What does an effective internal customer service program look like? We've got the tips you need to provide stellar customer service to your company's internal stakeholders.

A first-rate internal customer service program can transform your business from a disjointed, flying-by-the-seat-of-your-pants operation to a well-oiled, profit-making machine.

External customer service is important, too. But your company's ability to coordinate the various internal stakeholders who are responsible for producing deliverables is something that simply can't be ignored.

Internal customer service solves problems and facilitates the flow of information and/or resources within the organization. Although it involves some of the same techniques as external customer service (e.g. efficient delivery systems, communication skills, timely follow-up), it requires no interaction with customers. Instead, it addresses the needs of the people your business relies on to manufacture, sell and support your products.

Good internal customer service doesn't require the implementation of a complex call-center. But it does require the application of a handful of fundamental internal customer service tips and concepts.

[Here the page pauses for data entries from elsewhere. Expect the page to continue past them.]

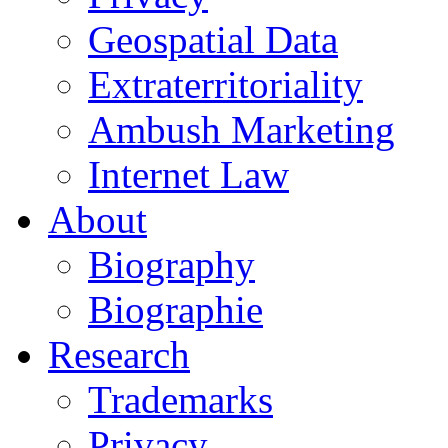
Geospatial Data
Extraterritoriality
Ambush Marketing
Internet Law
About
Biography
Biographie
Research
Trademarks
Privacy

  • Promote buy-in. Organizational buy-in is a critical first step of internal customer service. Everyone in the organization needs to agree with the concept and be willing to proactively execute internal customer service principles in the workplace.
  • Encourage initiative. Internal customer service programs thrive in proactive work environments. A complicated, bureaucratic approach to internal customer service defeats the purpose. Encourage and empower your staff to take the initiative when it comes to internal customer service concepts.
  • Design information sharing mechanisms. Owners and company leaders can seed internal customer service practices by creating mechanisms that facilitate the flow of information. Although technology plays a role, you should also consider non-technological mechanisms like information-sharing forums and interdepartmental workshops.
  • Create a collaborative culture. One of the best things you can do to encourage internal customer service is to create a collaborative company culture. In addition to modeling collaborative work routines, discourage "lone ranger" attitudes and train your team in collaborative work models.
  • Recognize excellence. You'll know what good internal customer service looks like when you see it working in your organization. Recognize and reward exceptional efforts to demonstrate the priority your company places on internal customer service.